Wages rise at slowest rate since 2001

Annual wage and salary growth fell to its lowest level for nearly a decade in the December quarter, but some economists see the labour market nearing a trough with a slowing in the decline in hours paid.

Figures published by Statistics New Zealand (SNZ) today show an annual rise of 1.8 percent in salary and wage rates, including overtime, as measured by the labour cost index (LCI).

That continued a decline in annual wage growth over the past 15 months from a peak of 4 percent in the year to September 2008, and was the lowest annual increase since 2001.

Salary and wage rates, including overtime, for the public sector rose 2.4 percent, while for the private sector the increase was 1.6 percent.

The rise for the public sector was the lowest since 2004, while the private sector increase was the lowest since 2001, SNZ said.

Meanwhile, the quarterly employment survey (QES), also published today, showed that for the year to December, employment, as measured by the number of full-time equivalent employees, decreased 2.5 percent and filled jobs decreased by 1.7 percent.

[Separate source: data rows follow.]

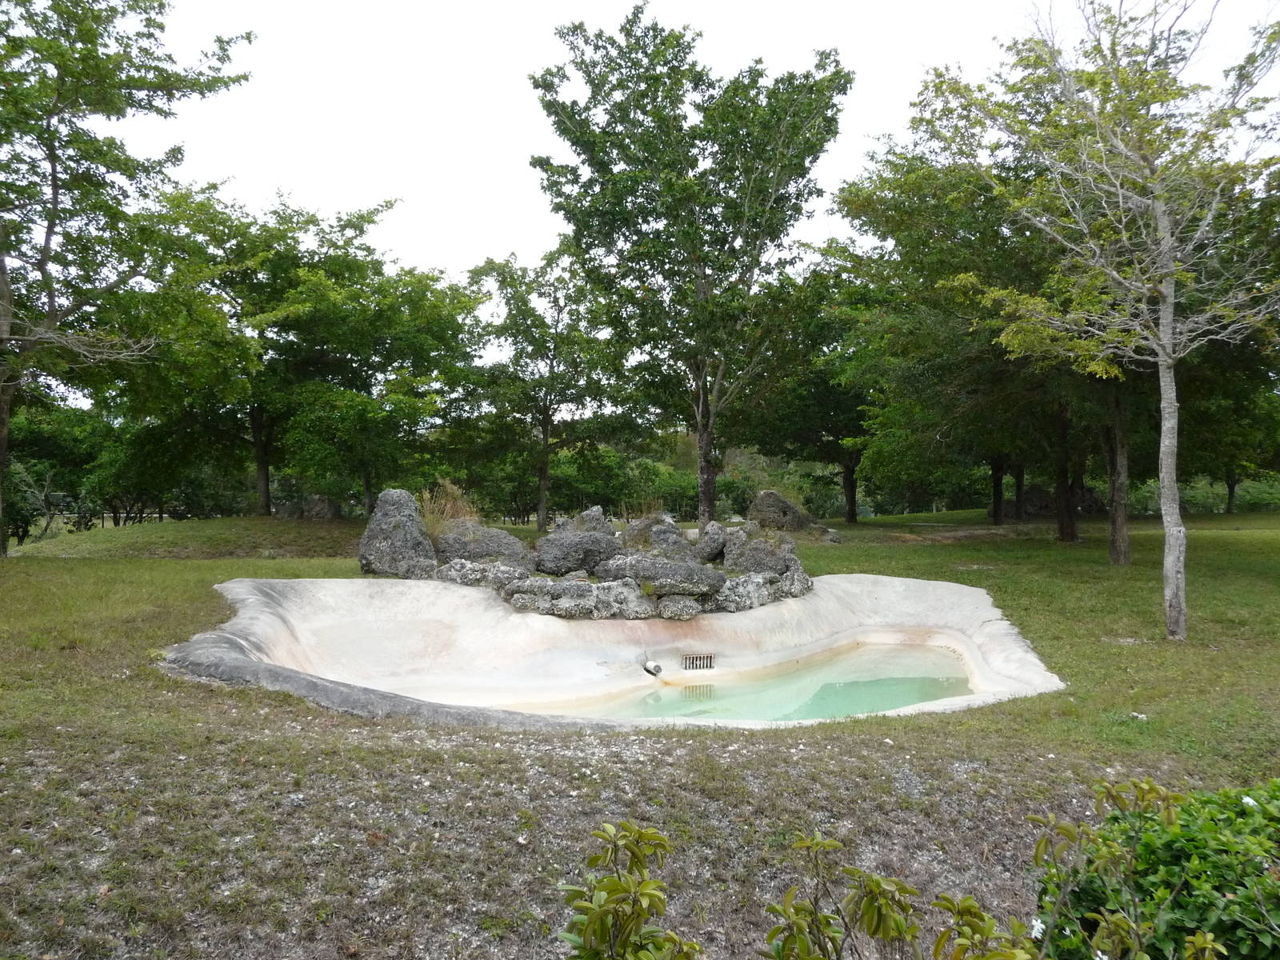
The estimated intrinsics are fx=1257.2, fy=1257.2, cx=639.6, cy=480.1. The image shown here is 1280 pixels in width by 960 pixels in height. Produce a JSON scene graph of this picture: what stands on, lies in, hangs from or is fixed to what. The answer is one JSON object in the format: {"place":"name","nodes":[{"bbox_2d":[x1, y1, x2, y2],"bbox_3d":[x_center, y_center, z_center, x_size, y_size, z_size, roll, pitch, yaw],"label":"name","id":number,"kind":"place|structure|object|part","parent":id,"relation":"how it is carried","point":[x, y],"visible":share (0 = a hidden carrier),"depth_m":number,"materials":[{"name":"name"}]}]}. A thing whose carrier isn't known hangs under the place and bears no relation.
{"place":"outdoors","nodes":[
{"label":"outdoors","id":0,"kind":"place"},
{"bbox_2d":[0,500,1279,959],"label":"lawn","id":1,"kind":"structure","parent":0,"point":[1037,641],"materials":[{"name":"green plant"}]},
{"bbox_2d":[6,460,66,544],"bbox_3d":[-13.848,0.573,28.372,1.932,2.215,1.893,0,0,38],"label":"shrub","id":2,"kind":"object","parent":1,"relation":"on","point":[49,522],"visible":0.85,"depth_m":28.36,"materials":[{"name":"plant"}]},
{"bbox_2d":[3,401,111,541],"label":"tree","id":3,"kind":"object","parent":1,"relation":"on","point":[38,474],"visible":0.64,"depth_m":32.37,"materials":[{"name":"green plant"}]},
{"bbox_2d":[40,507,175,529],"bbox_3d":[-15.796,1.115,36.707,9.255,1.275,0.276,0,0,-1],"label":"fence","id":4,"kind":"object","parent":1,"relation":"on","point":[102,518],"visible":0.45,"depth_m":36.75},
{"bbox_2d":[0,0,254,556],"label":"tree","id":5,"kind":"object","parent":1,"relation":"on","point":[54,192],"visible":0.99,"depth_m":17.04,"materials":[{"name":"plant"}]},
{"label":"trunk","id":6,"kind":"part","parent":5,"relation":"part of","materials":[{"name":"brown wood"}]},
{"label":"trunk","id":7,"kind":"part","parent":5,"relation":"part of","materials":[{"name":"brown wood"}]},
{"bbox_2d":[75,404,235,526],"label":"tree","id":8,"kind":"object","parent":1,"relation":"on","point":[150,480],"visible":0.73,"depth_m":35.25,"materials":[{"name":"green plant"}]},
{"bbox_2d":[118,186,484,522],"bbox_3d":[-7.325,-2.429,26.320,7.865,7.175,7.152,0,0,-1],"label":"tree","id":9,"kind":"object","parent":1,"relation":"on","point":[263,305],"visible":0.95,"depth_m":25.27,"materials":[{"name":"green plant"}]},
{"bbox_2d":[291,494,339,518],"bbox_3d":[-7.401,0.674,28.069,1.444,0.750,1.028,0,0,-1],"label":"rock","id":10,"kind":"object","parent":1,"relation":"on","point":[319,504],"visible":0.75,"depth_m":27.80,"materials":[{"name":"grey stone"}]},
{"bbox_2d":[357,488,439,578],"bbox_3d":[-2.661,0.650,13.803,0.940,1.067,0.925,0,0,-1],"label":"boulder","id":11,"kind":"object","parent":1,"relation":"on","point":[396,493],"visible":0.86,"depth_m":13.53,"materials":[{"name":"grey stone"}]},
{"bbox_2d":[467,247,635,531],"bbox_3d":[-2.004,-1.986,28.803,4.169,6.534,4.080,0,0,39],"label":"tree","id":12,"kind":"object","parent":1,"relation":"on","point":[552,366],"visible":0.98,"depth_m":28.21,"materials":[{"name":"green plant"}]},
{"bbox_2d":[160,571,1069,730],"bbox_3d":[-0.094,1.503,10.444,7.619,0.956,6.046,0,0,-1],"label":"pool","id":13,"kind":"structure","parent":1,"relation":"on","point":[231,585],"depth_m":11.25,"materials":[{"name":"white concrete"}]},
{"bbox_2d":[433,524,530,566],"bbox_3d":[-1.851,0.827,14.028,1.272,0.672,1.010,0,0,-1],"label":"boulder","id":14,"kind":"object","parent":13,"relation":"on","point":[481,544],"visible":0.7,"depth_m":13.75,"materials":[{"name":"grey stone"}]},
{"bbox_2d":[419,477,478,533],"label":"dry grass","id":15,"kind":"structure","parent":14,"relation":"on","point":[449,506],"materials":[{"name":"plant"}]},
{"bbox_2d":[436,557,530,592],"bbox_3d":[-1.611,1.017,12.706,1.071,0.455,0.787,0,0,-1],"label":"rock","id":16,"kind":"object","parent":13,"relation":"on","point":[473,574],"visible":0.67,"depth_m":12.48,"materials":[{"name":"grey stone"}]},
{"bbox_2d":[535,527,619,575],"bbox_3d":[-0.683,0.800,13.563,0.925,0.512,0.810,0,0,-15],"label":"boulder","id":17,"kind":"object","parent":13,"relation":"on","point":[558,558],"visible":0.92,"depth_m":13.27,"materials":[{"name":"grey stone"}]},
{"bbox_2d":[502,578,653,618],"bbox_3d":[-0.599,1.137,11.726,1.469,0.409,0.748,0,0,-1],"label":"rock","id":18,"kind":"object","parent":13,"relation":"on","point":[515,598],"visible":0.92,"depth_m":11.54,"materials":[{"name":"grey stone"}]},
{"bbox_2d":[572,505,612,535],"bbox_3d":[-0.604,0.666,15.308,0.602,0.688,0.661,0,0,-1],"label":"rock","id":19,"kind":"object","parent":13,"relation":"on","point":[600,520],"visible":0.51,"depth_m":15.18,"materials":[{"name":"grey stone"}]},
{"bbox_2d":[641,658,663,676],"bbox_3d":[0.100,1.577,10.516,0.172,0.165,0.240,0,0,-1],"label":"pipe","id":20,"kind":"object","parent":13,"relation":"attached to","point":[647,668],"visible":0.97,"depth_m":10.46,"materials":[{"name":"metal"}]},
{"bbox_2d":[612,514,693,557],"bbox_3d":[0.178,0.734,14.337,0.938,0.744,0.919,0,0,-13],"label":"rock","id":21,"kind":"object","parent":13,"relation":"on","point":[674,530],"visible":0.7,"depth_m":14.12,"materials":[{"name":"grey stone"}]},
{"bbox_2d":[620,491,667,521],"label":"dry grass","id":22,"kind":"structure","parent":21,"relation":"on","point":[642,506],"materials":[{"name":"plant"}]},
{"bbox_2d":[596,554,724,595],"bbox_3d":[0.191,0.932,12.325,1.333,0.386,0.826,0,0,-1],"label":"rock","id":23,"kind":"object","parent":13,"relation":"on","point":[658,577],"visible":0.92,"depth_m":12.09,"materials":[{"name":"grey stone"}]},
{"bbox_2d":[656,594,703,620],"bbox_3d":[0.372,1.198,11.771,0.489,0.280,0.480,0,0,-1],"label":"rock","id":24,"kind":"object","parent":13,"relation":"on","point":[687,614],"visible":0.95,"depth_m":11.59,"materials":[{"name":"grey stone"}]},
{"bbox_2d":[681,653,714,670],"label":"drain grate","id":25,"kind":"object","parent":13,"relation":"in","point":[706,662],"visible":0.97,"depth_m":10.60,"materials":[{"name":"metal"}]},
{"bbox_2d":[695,520,726,562],"bbox_3d":[0.808,0.727,14.272,0.450,0.540,0.601,0,0,-1],"label":"rock","id":26,"kind":"object","parent":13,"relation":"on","point":[711,542],"visible":0.85,"depth_m":14.09,"materials":[{"name":"grey stone"}]},
{"bbox_2d":[708,571,779,611],"bbox_3d":[0.916,1.113,12.262,0.835,0.448,0.710,0,0,-16],"label":"rock","id":27,"kind":"object","parent":13,"relation":"on","point":[751,582],"visible":0.76,"depth_m":12.02,"materials":[{"name":"grey stone"}]},
{"bbox_2d":[720,527,799,577],"bbox_3d":[1.260,0.830,13.500,0.839,0.637,0.804,0,0,-14],"label":"rock","id":28,"kind":"object","parent":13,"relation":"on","point":[748,555],"visible":0.8,"depth_m":13.25,"materials":[{"name":"grey stone"}]},
{"bbox_2d":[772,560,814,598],"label":"rock","id":29,"kind":"object","parent":13,"relation":"on","point":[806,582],"visible":0.62,"depth_m":12.73,"materials":[{"name":"grey stone"}]},
{"bbox_2d":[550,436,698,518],"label":"shrub","id":30,"kind":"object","parent":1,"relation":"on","point":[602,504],"visible":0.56,"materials":[{"name":"green plant"}]},
{"bbox_2d":[556,820,703,959],"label":"shrub","id":31,"kind":"object","parent":1,"relation":"on","point":[618,880],"visible":1,"depth_m":2.53,"materials":[{"name":"green plant"}]},
{"bbox_2d":[528,8,853,533],"bbox_3d":[0.917,-3.487,22.469,5.709,9.155,5.587,0,0,38],"label":"tree","id":32,"kind":"object","parent":1,"relation":"on","point":[642,98],"visible":1,"depth_m":21.25,"materials":[{"name":"green plant"}]},
{"label":"trunk","id":33,"kind":"part","parent":32,"relation":"part of","materials":[{"name":"brown wood"}]},
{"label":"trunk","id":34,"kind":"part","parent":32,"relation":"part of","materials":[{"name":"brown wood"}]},
{"bbox_2d":[745,489,812,532],"bbox_3d":[2.439,0.655,22.231,1.227,0.920,1.117,0,0,-1],"label":"boulder","id":35,"kind":"object","parent":1,"relation":"on","point":[767,496],"visible":0.81,"depth_m":21.89,"materials":[{"name":"grey stone"}]},
{"bbox_2d":[738,259,879,523],"bbox_3d":[5.028,-2.304,33.029,5.630,7.161,5.560,0,0,-1],"label":"tree","id":36,"kind":"object","parent":1,"relation":"on","point":[830,453],"visible":0.71,"depth_m":32.42,"materials":[{"name":"green plant"}]},
{"bbox_2d":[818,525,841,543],"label":"rock","id":37,"kind":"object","parent":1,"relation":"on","point":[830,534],"visible":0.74,"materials":[{"name":"grey stone"}]},
{"bbox_2d":[764,835,924,959],"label":"shrub","id":38,"kind":"object","parent":1,"relation":"on","point":[875,886],"visible":1,"depth_m":2.85,"materials":[{"name":"green plant"}]},
{"bbox_2d":[828,113,1119,550],"bbox_3d":[5.965,-2.221,19.681,6.465,6.676,6.348,0,0,-1],"label":"tree","id":39,"kind":"object","parent":1,"relation":"on","point":[913,184],"visible":0.67,"depth_m":19.25,"materials":[{"name":"green plant"}]},
{"bbox_2d":[930,892,1035,959],"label":"shrub","id":40,"kind":"object","parent":1,"relation":"on","point":[944,937],"visible":1,"depth_m":2.74,"materials":[{"name":"green plant"}]},
{"bbox_2d":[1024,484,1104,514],"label":"rock","id":41,"kind":"object","parent":1,"relation":"on","point":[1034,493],"visible":0.57,"depth_m":37.51,"materials":[{"name":"stone"}]},
{"bbox_2d":[929,0,1279,642],"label":"tree","id":42,"kind":"object","parent":1,"relation":"on","point":[1170,362],"visible":1,"depth_m":10.46,"materials":[{"name":"plant"}]},
{"label":"trunk","id":43,"kind":"part","parent":42,"relation":"part of","materials":[{"name":"wood"}]},
{"bbox_2d":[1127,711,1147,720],"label":"stone","id":44,"kind":"object","parent":1,"relation":"on","point":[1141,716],"visible":0.83,"depth_m":7.36,"materials":[{"name":"white stone"}]},
{"bbox_2d":[1032,774,1279,959],"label":"shrub","id":45,"kind":"object","parent":1,"relation":"on","point":[1191,842],"visible":0.9,"depth_m":3.02,"materials":[{"name":"green plant"}]},
{"bbox_2d":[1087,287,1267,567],"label":"tree","id":46,"kind":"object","parent":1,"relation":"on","point":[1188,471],"visible":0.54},
{"bbox_2d":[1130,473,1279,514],"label":"shrub","id":47,"kind":"object","parent":1,"relation":"on","point":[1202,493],"visible":0.47,"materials":[{"name":"green plant"}]},
{"bbox_2d":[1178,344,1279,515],"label":"tree","id":48,"kind":"object","parent":1,"relation":"on","point":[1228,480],"visible":0.43,"depth_m":31.57,"materials":[{"name":"green plant"}]},
{"bbox_2d":[96,0,1279,378],"label":"sky","id":49,"kind":"structure","parent":0,"point":[438,251],"materials":[{"name":"white"}]},
{"bbox_2d":[516,642,973,722],"label":"pool water","id":50,"kind":"structure","parent":0,"point":[910,698],"materials":[{"name":"liquid"}]}
]}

ASB chief economist Nick Tuffley said the data reflected the continued weak state of the labour market at the end of last year, although there was a hint of stabilisation in conditions.

An improvement in hiring intentions in recent business surveys suggested the labour market was near its trough, and ASB economists expected a recovery in employment this year, Mr Tuffley said.

An improvement in employment in the retail sector drove the increase in filled jobs and full time equivalents in the fourth quarter, but recent anecdotes suggested the retail sector would still face hurdles in the coming year.

The Household Labour Force Survey employment report, to be published on Thursday, wold give a better idea of how much slack remained in the labour market and how long wage growth would remain subdued, Mr Tuffley said.

Goldman Sachs JBWere economist Philip Borkin said he expected the labour market to begin to stabilise over this year, although there were few concrete signs of that yet.

Today's data could hardly be viewed as evidence of the self-sustaining recovery the Reserve Bank was looking for, Mr Borkin said.

"Yes, it is true that businesses are feeling more confident and are reporting an intention to go out and hire and invest. But intending to do something is one thing, and actually going out and doing it is another. There remains a general cautiousness from firms."

ANZ was cautious about job creation in the recovery, pointing to significant slack within the current workforce.

"Firms will likely look to increase their current workforces' hours rather than adjust absolute staffing levels. This will mean the unemployment rate may stabilise at a higher level than we had been accustomed to in past recoveries."

As measured by the LCI, in just the December quarter, salary and wage rates, including overtime, increased 0.4 percent, following a rise of 0.5 percent in the September quarter.

Both the public and private sectors recorded increases of 0.3 percent in the December quarter.

The slow-down in annual wage rate growth happened during a period in which the business demand for labour declined, SNZ said.

The QES showed that seasonally adjusted gross earnings rose 1.9 percent for the year to December, while seasonally adjusted total paid hours fell 1.8 percent for the same period.

For the December quarter seasonally adjusted total paid hours fell 0.3 percent, while seasonally adjusted total gross earnings rose 0.1 percent.

Filled jobs rose 1.2 percent for the quarter, and full-time equivalent employees were up 1.4 percent.

According to the QES average total hourly earnings rose 3.7 percent in the year to December but slipped 0.2 percent for the quarter.

QES average earnings statistics reflect not only changes in pay rates, but also compositional and other changes across and within the paid workforce. In comparison, the LCI measures changes in salary and wage rates for a fixed quantity and quality of labour input.